The parallels between the disappearances and deaths of Hernandez and Laci Peterson - whose corpse was found in the same bay, just miles away - are striking. The difference in media coverage is even more striking.
On Google.com News yesterday, there were 3,080 stories about Peterson, who lived in an affluent suburban neighborhood and drove a Land Rover. There are four stories about Hernandez, the poverty-striken immigrant woman.
"A lot of people are frustrated with how they've handled the case," said Berta Hernandez, no relation, who was Evelyn Hernandez's drama teacher when she first came to San Francisco.
"They started looking immediately for Laci Peterson, because they said it wasn't her normal character to disappear," she said. "But they" - San Francisco police - "didn't start looking for Evelyn right away. They said, 'She might be running away, she might be hiding; it's not out of her character.' "
In fact, Evelyn Hernandez was known as a devoted mom to her 6-year-old son, Alex, who stopped showing up for kindergarten the same time that his pregnant mother vanished in May 2002. Unlike his mother, Alex has never been found.
Hernandez' 37-year-old married boyfriend, who reported her missing, has not been named as a suspect, although he has refused to cooperate with the police probe for months. And while Peterson's family seeks justice against her husband, Scott, in a Modesto courtroom, Hernandez's friends and family continue to wait for their turn.
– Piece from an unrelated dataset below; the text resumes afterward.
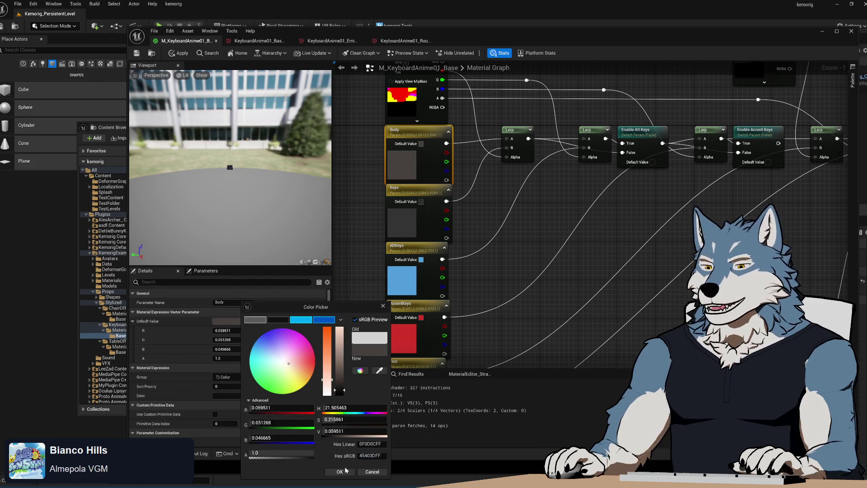
click(345, 473)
While I'd love to bash the media for this, are they only a reflection of what America really cares about? Or is it the other way around, do we only care because the media MAKES us care by inundating us with certain stories? No, I think the media gives us what it knows sells papers. We wouldn't have cared about Evelyn Hernandez. It would have been a one day story.
So why this fascination with the Laci's? Same story, same circumstances. Personally, I probably wouldn't have paid much attention to either, as this happens everyday. Neither story is new. I can honestly say, the ONLY reason I even know who the Laci's are is because it's been shoved down my throat.
So it's the media's fault for ignoring the ethnic story over the white story. The lack of empathy and attention for Hernandez is America's fault. And the fact that I wouldn't have paid much attention to either is my fault.